Global Deal to Tax Large Corporations Faces Fesh setback

The most ambitious of the century when the Organization for Economic Co-operation and Development, which oversees global negotiations, said the proposed rules on how the world’s largest companies would be taxed would not be revealed until the middle. Tax review faced a new setback on Monday next year.

This delay is expected to postpone the enactment of the agreement intended by next year until at least 2024. 15% tax in over 130 countries.

However, as concerns about inflation and the global recession grow and many countries, including the United States, are elected, it could give the government more time to consider withdrawing from the agreement.

“It is important to balance the political interest in rapid implementation with the need to properly complete the design of innovative new rules intended to last for decades,” said the OECD Secretary-General. One Matthias Corman said Written in a report to the Minister of Finance Of a group of 20 countries meeting in Indonesia this week.

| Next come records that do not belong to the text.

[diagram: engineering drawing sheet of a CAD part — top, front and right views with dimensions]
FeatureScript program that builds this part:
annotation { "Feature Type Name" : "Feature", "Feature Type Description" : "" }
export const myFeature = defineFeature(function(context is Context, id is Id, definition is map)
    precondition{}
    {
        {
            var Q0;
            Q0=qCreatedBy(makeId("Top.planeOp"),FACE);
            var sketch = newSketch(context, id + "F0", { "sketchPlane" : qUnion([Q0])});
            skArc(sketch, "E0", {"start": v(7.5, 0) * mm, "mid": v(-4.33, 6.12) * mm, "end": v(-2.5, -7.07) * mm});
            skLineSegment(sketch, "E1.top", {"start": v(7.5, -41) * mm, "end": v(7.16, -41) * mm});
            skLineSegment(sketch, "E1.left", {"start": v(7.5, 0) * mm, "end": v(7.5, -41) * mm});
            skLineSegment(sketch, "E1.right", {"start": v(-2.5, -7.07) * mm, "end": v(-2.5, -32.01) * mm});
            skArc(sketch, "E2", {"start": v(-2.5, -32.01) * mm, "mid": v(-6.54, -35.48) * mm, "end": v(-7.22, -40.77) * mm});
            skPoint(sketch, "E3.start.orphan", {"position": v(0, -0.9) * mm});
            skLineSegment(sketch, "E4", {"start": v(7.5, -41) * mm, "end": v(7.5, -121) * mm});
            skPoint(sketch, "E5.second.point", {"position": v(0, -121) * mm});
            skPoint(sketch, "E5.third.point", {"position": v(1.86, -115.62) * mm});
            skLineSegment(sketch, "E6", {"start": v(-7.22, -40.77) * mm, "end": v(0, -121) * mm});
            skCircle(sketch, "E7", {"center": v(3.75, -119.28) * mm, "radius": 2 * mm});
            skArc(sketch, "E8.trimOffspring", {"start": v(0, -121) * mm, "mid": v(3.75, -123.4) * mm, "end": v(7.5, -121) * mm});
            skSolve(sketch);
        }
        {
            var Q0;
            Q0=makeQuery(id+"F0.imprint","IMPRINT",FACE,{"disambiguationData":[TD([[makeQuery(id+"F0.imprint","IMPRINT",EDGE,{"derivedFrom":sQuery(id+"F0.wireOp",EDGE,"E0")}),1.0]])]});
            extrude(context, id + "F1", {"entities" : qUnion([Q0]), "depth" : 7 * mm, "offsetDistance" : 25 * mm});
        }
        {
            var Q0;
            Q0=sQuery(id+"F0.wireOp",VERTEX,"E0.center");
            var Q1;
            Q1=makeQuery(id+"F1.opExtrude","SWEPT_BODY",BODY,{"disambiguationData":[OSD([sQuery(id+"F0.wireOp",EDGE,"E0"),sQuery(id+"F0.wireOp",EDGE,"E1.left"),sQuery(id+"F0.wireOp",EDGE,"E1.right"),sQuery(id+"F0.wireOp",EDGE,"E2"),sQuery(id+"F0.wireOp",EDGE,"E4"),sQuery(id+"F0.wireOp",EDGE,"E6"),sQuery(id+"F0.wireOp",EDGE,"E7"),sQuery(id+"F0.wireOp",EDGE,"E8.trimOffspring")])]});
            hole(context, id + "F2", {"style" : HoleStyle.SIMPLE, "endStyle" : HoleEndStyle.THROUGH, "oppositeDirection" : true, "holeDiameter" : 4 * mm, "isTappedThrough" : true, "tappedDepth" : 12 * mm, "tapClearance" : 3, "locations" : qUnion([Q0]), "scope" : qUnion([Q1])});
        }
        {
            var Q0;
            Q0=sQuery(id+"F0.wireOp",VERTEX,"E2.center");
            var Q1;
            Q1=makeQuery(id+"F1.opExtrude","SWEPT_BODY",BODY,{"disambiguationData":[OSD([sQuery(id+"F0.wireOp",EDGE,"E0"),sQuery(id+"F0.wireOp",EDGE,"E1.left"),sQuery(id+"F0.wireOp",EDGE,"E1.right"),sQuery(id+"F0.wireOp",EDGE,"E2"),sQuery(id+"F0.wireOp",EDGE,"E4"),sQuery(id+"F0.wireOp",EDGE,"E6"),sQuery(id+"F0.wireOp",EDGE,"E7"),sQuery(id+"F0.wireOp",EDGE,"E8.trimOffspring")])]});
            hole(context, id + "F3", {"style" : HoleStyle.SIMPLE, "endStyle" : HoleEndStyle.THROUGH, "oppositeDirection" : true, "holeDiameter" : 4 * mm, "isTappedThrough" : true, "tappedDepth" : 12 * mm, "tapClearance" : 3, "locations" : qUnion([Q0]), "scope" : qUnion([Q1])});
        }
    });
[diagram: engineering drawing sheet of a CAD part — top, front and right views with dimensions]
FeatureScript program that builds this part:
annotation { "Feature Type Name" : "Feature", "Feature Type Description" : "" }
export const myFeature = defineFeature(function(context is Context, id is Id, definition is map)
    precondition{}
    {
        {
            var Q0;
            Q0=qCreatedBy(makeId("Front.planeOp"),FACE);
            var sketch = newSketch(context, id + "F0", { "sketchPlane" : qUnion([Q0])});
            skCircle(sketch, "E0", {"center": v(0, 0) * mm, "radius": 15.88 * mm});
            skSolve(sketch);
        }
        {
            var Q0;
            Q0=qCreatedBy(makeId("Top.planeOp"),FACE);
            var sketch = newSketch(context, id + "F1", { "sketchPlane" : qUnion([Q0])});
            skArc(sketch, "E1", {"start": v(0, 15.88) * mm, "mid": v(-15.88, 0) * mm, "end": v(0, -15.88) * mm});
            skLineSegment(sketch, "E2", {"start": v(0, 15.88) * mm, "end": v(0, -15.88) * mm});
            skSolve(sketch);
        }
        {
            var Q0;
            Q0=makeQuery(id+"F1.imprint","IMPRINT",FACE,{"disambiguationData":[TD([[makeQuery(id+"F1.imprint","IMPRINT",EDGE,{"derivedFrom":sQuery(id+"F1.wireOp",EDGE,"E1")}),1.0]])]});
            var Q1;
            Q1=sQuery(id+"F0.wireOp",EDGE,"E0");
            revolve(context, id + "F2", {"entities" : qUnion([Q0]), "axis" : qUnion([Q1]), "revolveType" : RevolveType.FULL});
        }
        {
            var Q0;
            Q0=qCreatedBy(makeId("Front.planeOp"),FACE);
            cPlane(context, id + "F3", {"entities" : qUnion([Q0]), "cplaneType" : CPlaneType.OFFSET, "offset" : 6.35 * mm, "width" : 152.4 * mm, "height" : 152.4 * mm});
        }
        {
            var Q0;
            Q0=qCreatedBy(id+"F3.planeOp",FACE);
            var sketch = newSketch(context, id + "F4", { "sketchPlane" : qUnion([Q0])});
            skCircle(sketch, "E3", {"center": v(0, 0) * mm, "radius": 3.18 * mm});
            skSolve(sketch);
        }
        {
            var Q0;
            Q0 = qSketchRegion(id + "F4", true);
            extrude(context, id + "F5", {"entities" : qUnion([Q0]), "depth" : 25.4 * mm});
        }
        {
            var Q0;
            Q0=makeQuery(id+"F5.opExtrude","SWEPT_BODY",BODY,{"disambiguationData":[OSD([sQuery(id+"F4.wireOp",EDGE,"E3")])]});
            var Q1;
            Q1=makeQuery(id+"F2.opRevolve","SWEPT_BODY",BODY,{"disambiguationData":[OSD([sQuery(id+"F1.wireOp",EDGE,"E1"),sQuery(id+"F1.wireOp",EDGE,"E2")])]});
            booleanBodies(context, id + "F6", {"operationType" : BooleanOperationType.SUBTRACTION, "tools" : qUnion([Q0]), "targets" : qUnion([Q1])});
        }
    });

The tax treaty signed in October last year aims to end the international battle over how to raise taxes on many large companies and how to tax technology companies. The architect said he would end the global “race to the bottom” of corporate tax rates.

The two-sided approach requires countries to set a minimum tax of 15%. This means that no matter where the store is located, the company will pay at least that amount of tax on global profits. It will also allow governments to tax the world’s largest and most profitable businesses, not by where they are based, but by where their goods and services are sold.

Both parts of the agreement are stuck.

The OECD delay is related to the challenges faced by negotiators in understanding how to redistribute tax rights across countries.

“We will continue to work as quickly as possible to complete this task, but it will also take as long as it takes to get the rules right,” Corman said in a statement. “These rules will shape our international tax arrangements over the next few decades. It’s important to get them right.”

Global minimum tax enactment faces obstacles in the United States and Europe.

Hungary has prevented the European Union, which requires unanimous support from its member states, from enacting a minimum tax of 15 percent. Previously, Poland temporarily withdrew its support for the deal.

In the United States, the Biden administration planned to enact tax reforms through a wide range of climate and economic packages that the Democratic Party wanted to pursue in line with the party’s policies last year. But that proposal has largely collapsed, and the Treasury instead includes the changes needed to make the United States compliant with the agreement in a narrower spending bill that Democrats want to pass this summer. I was hoping for that.

The Treasury did not immediately comment on the recent delays.